Ils se sont unis en un consortium et craignent que les émissions d'oxydes d'azote et de particules fines – en combinaison avec la pollution déjà existante de l'usine de ciment – ne conduisent à des risques pour la santé des personnes dans la vallée de la Meuse. Ils soulèvent également la question des émissions transfrontalières d'azote sur les zones naturelles, qui sont déjà surchargées aujourd'hui. En cas de décision positive, la Wallonie – après les Pays-Bas et la Flandre – obtiendra également son arrêt sur l'azote.
Deuxième procédure pour le Conseil d'État
La ville de Visé a accordé en janvier 2022 un permis à Bee Green Wallonia pour la construction d'une centrale biomasse sur les terrains de CBR. Ce permis a été annulé en juillet 2022 par le gouvernement wallon. Bee Green Wallonia a fait appel de cette décision devant le Conseil d'État et a obtenu gain de cause début 2023. Le gouvernement wallon a ensuite approuvé tacitement le permis en juillet.
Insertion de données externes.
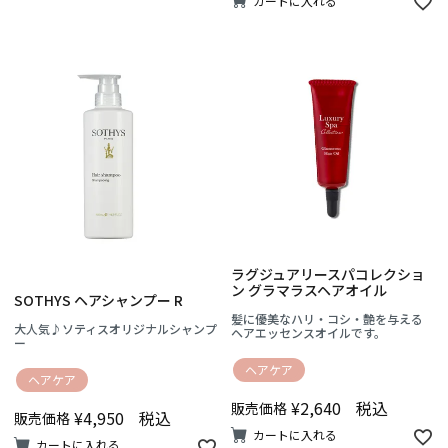
カートに入れる
ラグジュアリースパコレクショ
ン グラマラスヘアオイル
SOTHYS ヘアシャンプー R
髪に優美なハリ・コシ・艶を与える
大人気♪ソティスオリジナルシャンプ
ヘアエッセンスオイルです。
ー
ヘアケア
ヘアケア
¥
2,640
税込
販売価格
¥
4,950
税込
販売価格
カートに入れる
カートに入れる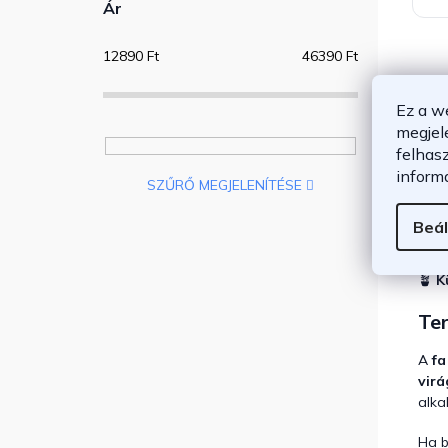
Ár
12890
Ft
46390
Ft
Ez a w
megjel
felhas
inform
SZŰRŐ MEGJELENÍTÉSE
Beál
🌿
I
🪴
K
Te
A
fa
virá
alka
Ha b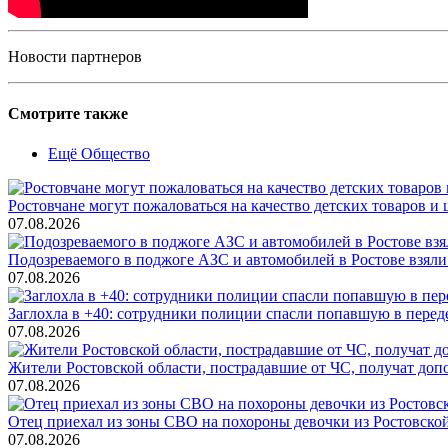
Новости партнеров
Смотрите также
Ещё Общество
Ростовчане могут пожаловаться на качество детских товаров 
07.08.2026
Подозреваемого в поджоге АЗС и автомобилей в Ростове взяли
07.08.2026
Заглохла в +40: сотрудники полиции спасли попавшую в перед
07.08.2026
Жители Ростовской области, пострадавшие от ЧС, получат до
07.08.2026
Отец приехал из зоны СВО на похороны девочки из Ростовско
07.08.2026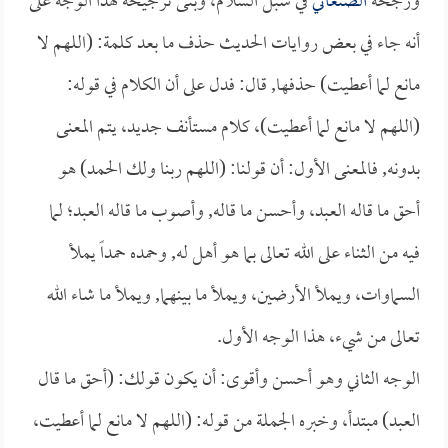
ورجحه
الصنعاني
في سبل السلام، وبنى ترجيحه لهذا الوجه على
أنه جاء في بعض روايات الحديث حذف ما بعد كلمة: (اللهم لا
مانع لما أعطيت) حذفها, قال: فدل على أن الكلام في قوله:
(اللهم لا مانع لما أعطيت)، كلام مستأنف جديد، يتم المعنى
بدونه, فالمعنى الأول: أن قولنا: (اللهم ربنا ولك الحمد) هو
أحق ما قاله العبد، وأحسن ما قاله, وأصوب ما قاله العبد؛ لما
فيه من الثناء على الله تعالى بما هو أهل له, وحمده حمداً يملأ
السماوات، ويملأ الأرضين، ويملأ ما بينهما, ويملأ ما شاء الله
تعالى من شيء، هذا الوجه الأول.
الوجه الثاني وهو أحسن وأقوى: أن يكون قولك: (أحق ما قال
العبد) مبتدأ، وخبره الجملة من قوله: (اللهم لا مانع لما أعطيت،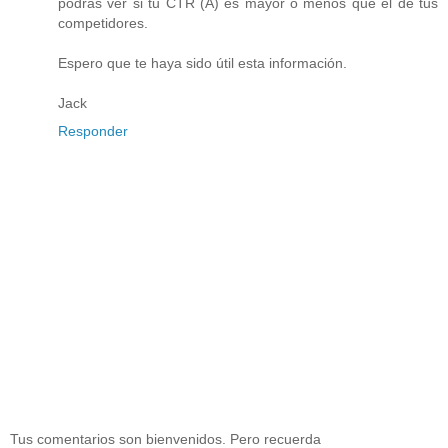
podrás ver si tu CTR (A) es mayor o menos que el de tus
competidores.
Espero que te haya sido útil esta información.
Jack
Responder
Tus comentarios son bienvenidos. Pero recuerda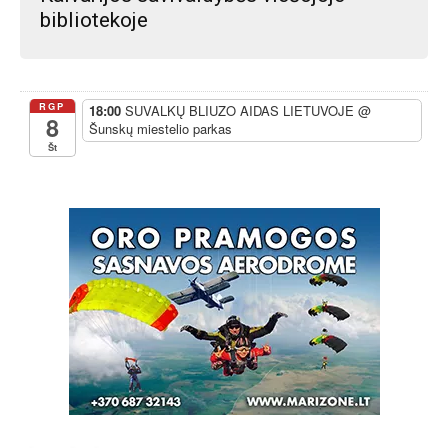
bibliotekoje
RGP
18:00
SUVALKŲ BLIUZO AIDAS LIETUVOJE
@
8
Šunskų miestelio parkas
Št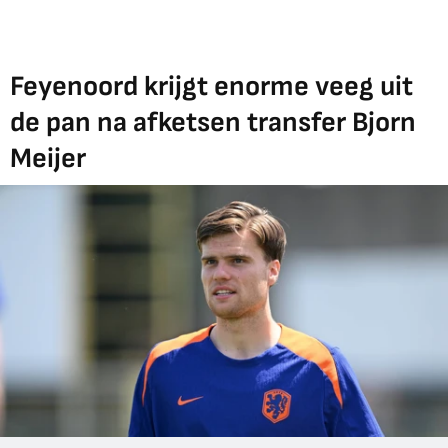
Feyenoord krijgt enorme veeg uit
de pan na afketsen transfer Bjorn
Meijer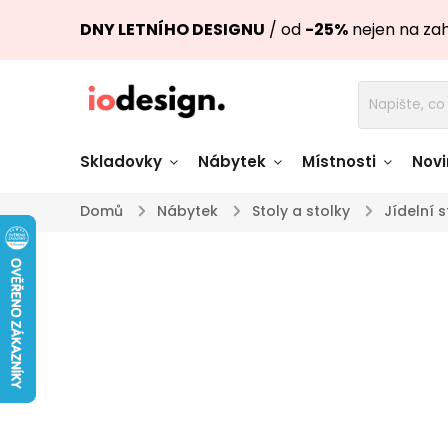
DNY LETNÍHO DESIGNU
/ od
-25%
nejen na za
Skladovky
Nábytek
Místnosti
Novi
Domů
/
Nábytek
/
Stoly a stolky
/
Jídelní s
Židle skladem
Stoly skl
Pohovky a křesla
Úložné pro
skladem
skladem
Doplňky a
Světla skladem
dekorace
Nádobí skladem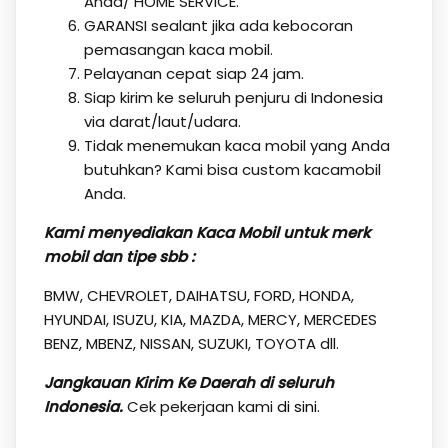
Anda/ HOME SERVICE.
GARANSI sealant jika ada kebocoran
pemasangan kaca mobil.
Pelayanan cepat siap 24 jam.
Siap kirim ke seluruh penjuru di Indonesia
via darat/laut/udara.
Tidak menemukan kaca mobil yang Anda
butuhkan? Kami bisa custom kacamobil
Anda.
Kami menyediakan Kaca Mobil untuk merk
mobil dan tipe sbb :
BMW, CHEVROLET, DAIHATSU, FORD, HONDA,
HYUNDAI, ISUZU, KIA, MAZDA, MERCY, MERCEDES
BENZ, MBENZ, NISSAN, SUZUKI, TOYOTA dll.
Jangkauan Kirim Ke Daerah di seluruh
Indonesia.
Cek pekerjaan kami
di sini.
Un consortium transfrontalier dépose une opposition auprès du Conseil d'État
“Non seulement les citoyens wallons inhaleront l'air pollué, le site se trouve en effet à un jet de pierre des Pays-Bas et de la Flandre,” déclare Jan Vandegoor de la Limburgse Milieukoepel. C'est pourquoi un consortium de 10 organisations des 3 régions se rend à nouveau au Conseil d'État pour faire annuler le permis : Limburgse Milieukoepel VZW (BE), Dryade VZW (BE), Bien vivre en Vallée du Geer ASBL (BE), Défendons nos villages (BE), Visons demain (BE), Stichting Milieu front Eijsden (NL), Milieudefensie Maastricht (NL), Natuur en Milieufederatie Limburg (NL), Vereniging Natuurmonumenten (NL) et 55 professeurs inquiets de l'Université de Maastricht (NL).
Un arrêt sur l'azote wallon en préparation
Le consortium met l'azote en avant comme principal argument. “Les zones naturelles wallonnes, flamandes et néerlandaises autour du site de Bee Green Wallonia sont en mauvais état en raison d'un excès d'azote. La centrale biomasse va provoquer des émissions supplémentaires d'azote. Le rapport d'impact environnemental n'a pas suffisamment cartographié l'impact de ces émissions supplémentaires sur les zones naturelles environnantes,” précise Dries Verhaeghe de Dryade.
Les Pays-Bas et la Flandre ont respectivement un arrêt sur l'azote depuis 2019 et 2021. Les conséquences pour l'agriculture et l'industrie provoquent des tensions politiques dans les deux régions. En Wallonie, la problématique n'est pas encore en haut de l'agenda. En cas d'annulation du permis, cela changera.
En attendant un jugement du Conseil d'État belge, les associations réfléchissent à d'éventuelles actions supplémentaires pour protéger la nature et la santé publique dans cette région frontalière.